Kommentar zum US-Wahlkampf Kommentar zum US-Wahlkampf: Donald Trump - wenn aus Slapstick bitterer Ernst wird

Ich fände das alles brüllend komisch, wenn es mir nicht riesige Angst einjagen würde.“ Diesen Satz hören Europäer oft, wenn sie mit amerikanischen Freunden über die Präsidentschaftskandidatur Donald Trumps sprechen.
Der Milliardär hat sich als idealer Träger des Hasses gegen den politischen Betrieb in Washington erwiesen. Die Selbstinszenierung Trumps als Outsider des politischen Systems gelingt ihm auch deshalb so gut, weil er anders spricht als die meisten Politiker. Genau das muss auch eine Warnung für deutsche Politiker sein.
Trump weiß, dass sich mit erkennbar schwachsinnigen Behauptungen wie jener, er werde an der Grenze „eine große, große Mauer“ bauen und Mexiko dafür bezahlen lassen, viel Sendezeit im Fernsehen bekommen lässt. Er bricht die Regeln, attackiert Kontrahenten weit jenseits aller Rest-Höflichkeitsstandards. Dabei spricht er oft ähnlich wie ein Comedian, der grobschlächtige Pointen setzt – eine Fähigkeit, die er sich in der Reality-Fernseh-Show „The Apprentice“ antrainiert haben dürfte, in der Kandidaten um einen Job in Trumps Unternehmen konkurrierten. Das alles ist Unterhaltung, und sei das Niveau noch so bescheiden.
Die Bühne wertet den Menschen auf, der auf ihr steht
Der Milliardär hat sich von Anfang an nicht darum geschert, dass ihn anfangs viele nur für eine zu vernachlässigende Slapstick-Nummer hielten. Er hat gespürt, dass gerade das Krawallige, das Durchgeknallte an seinen Auftritten ihm jene Aufmerksamkeit beschert, die er braucht, um seine Nummern ständig zu wiederholen. Die Bühne wertet den Menschen auf, der auf ihr steht. Slapstick kann so zu bitterem Ernst werden.
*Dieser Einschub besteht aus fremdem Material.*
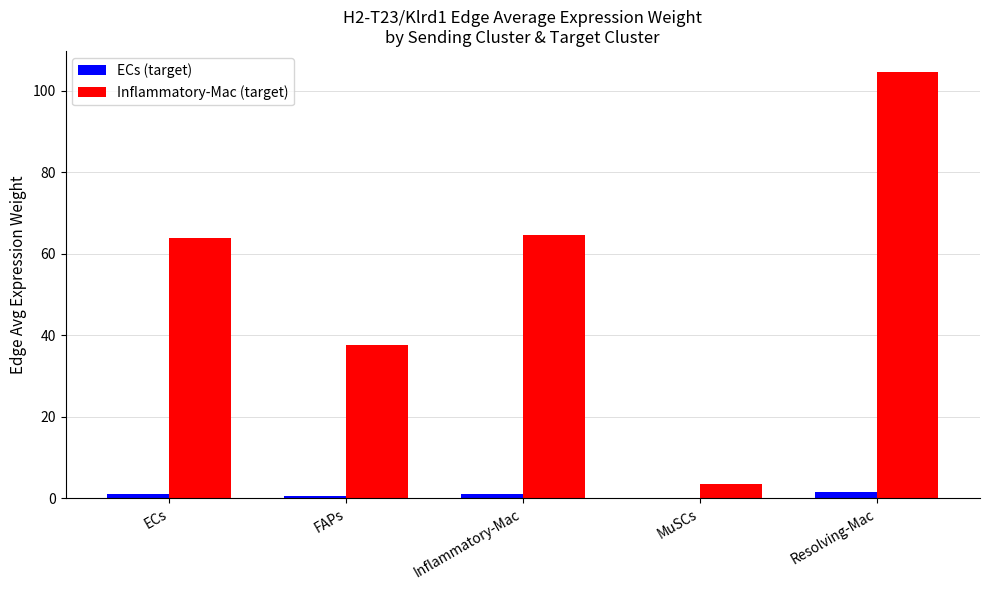

Which series has the largest total across all categories?

Inflammatory-Mac (target)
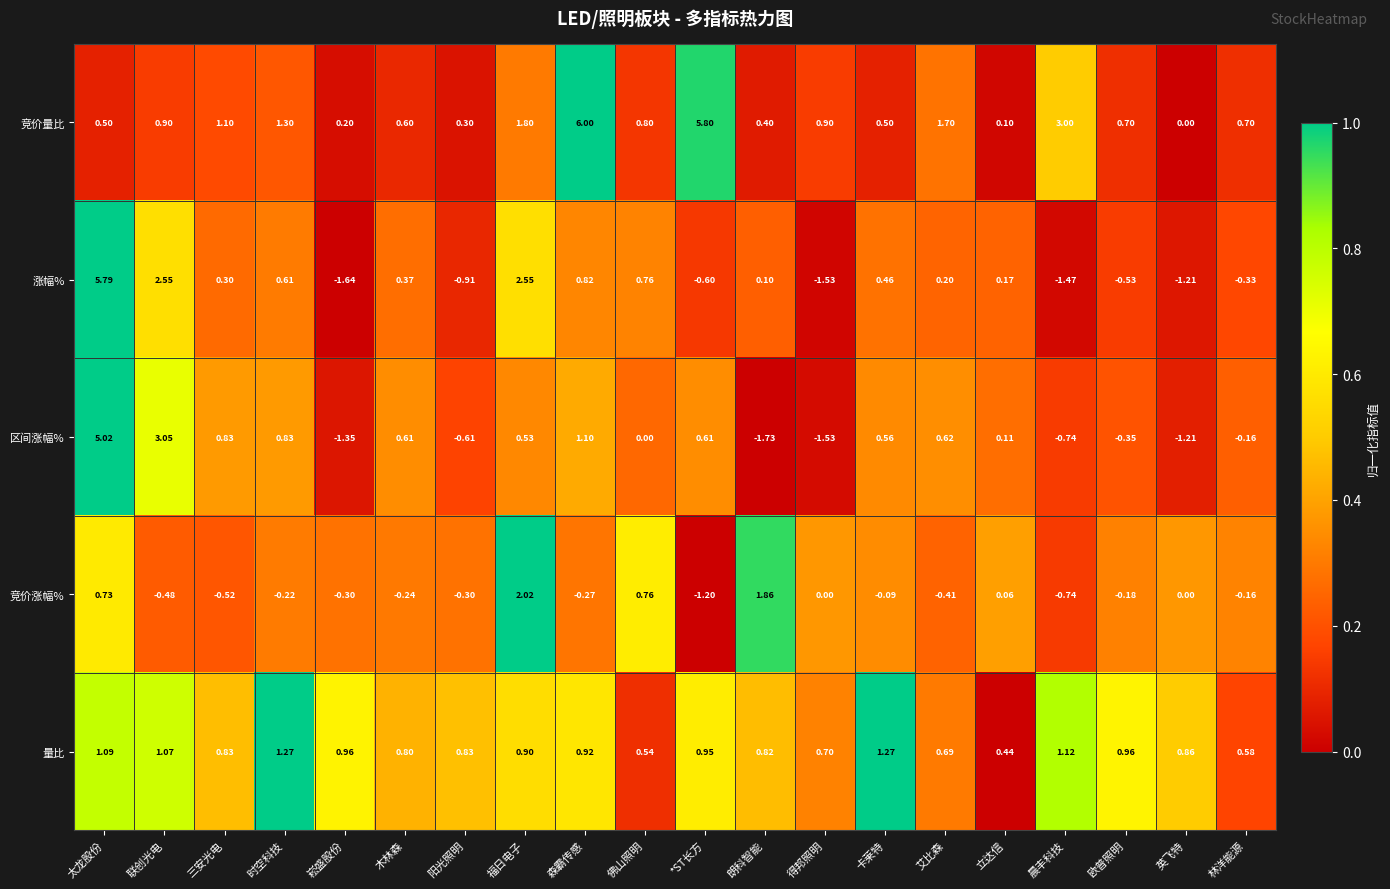

Rank the series at 崧盛股份 from lowest to highest value.

涨幅%, 区间涨幅%, 竞价涨幅%, 竞价量比, 量比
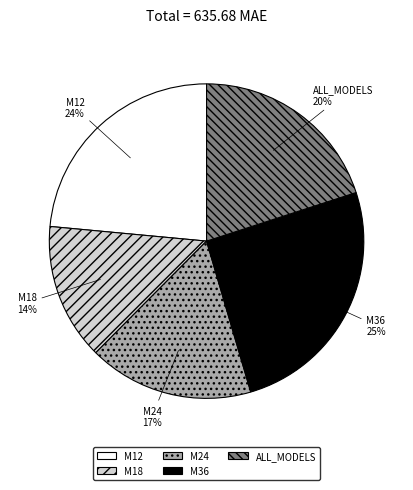

What is the ratio of the value at M24 to the value at M36?

0.7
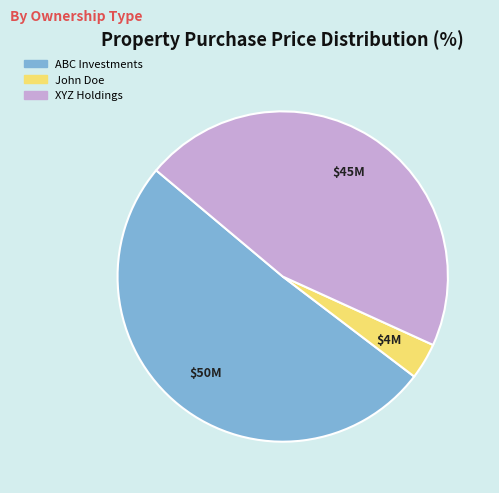

What is the smallest slice in the pie chart?

John Doe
In Deutschland bemühte sich Kanzlerin Angela Merkel (CDU) über viele Jahre, ihre Politik möglichst geräuscharm abzuwickeln. Als sei sie eine Theaterregisseurin, die mit ihrer Aufführung das Publikum auf keinen Fall verstören möchte. Viele wussten das lange zu schätzen. Kein Wunder: Jemand, in dessen Gegenwart es sich gut schlafen lässt, ist einer, dem man vertraut. Doch als die Flüchtlingskrise für Lärm sorgte, wirkte Merkel wie eine Politikerin, die nie gelernt hat, ihr Handeln zu erklären. Ihr „Wir schaffen das“ wurde so von vielen empfunden als „Ihr macht das schon – auch ohne dass ich sage, wie es funktioniert“.
SPD in der Bredouille
Der Kanzlerin und CDU-Vorsitzenden liegt es nicht, die Bürger mitzunehmen. Doch die andere (theoretisch noch) große Partei befindet sich erst recht in der Bredouille. SPD-Chef Sigmar Gabriel ist in der Flüchtlingskrise noch mehr als sonst der Neigung erlegen, notfalls ständig ein neues Stück auf den Spielplan zu setzen – wenn das vorherige nicht sofort gut aufgenommen wurde.
In dieser Situation drängt mit der AfD eine Kraft ins Parteiensystem, die – wie Trump in den USA – ganz gezielt auf Krawall setzt. Die Behauptung der AfD-Politikerin Beatrix von Storch, der Islam sei mit dem Grundgesetz nicht vereinbar, lässt sich leicht auseinandernehmen. Weil es erstens „den“ Islam nicht gibt, zweitens aber das Recht auf freie Religionsausübung im Grundgesetz verbrieft ist. Doch Unsinn, der oft genug wiederholt wird, wirkt. Das gilt auch für die vielfältigen Beschimpfungen der AfD gegen andere Parteien.
Was also sollen Union und SPD tun? Der Stil der AfD kommt für sie nicht infrage, weil ihnen mehr Seriosität abverlangt wird. Clownerie und Krawall werden ihnen übel genommen. Die Parteien müssen ihre Konzepte verständlich und das komplizierte Ringen um Kompromisse nachvollziehbar machen. Sie müssen Begeisterung wecken für die Demokratie als oft zähes, aber auch gewinnbringendes Modell zum Mitmachen.
Es geht ihnen wie einem Lehrer, der seine Klasse erst mal davon überzeugen muss, dass die uralte Lektüre, die auf den Tischen liegt, spannend ist. Gesucht ist: Unterhaltung mit Tiefgang.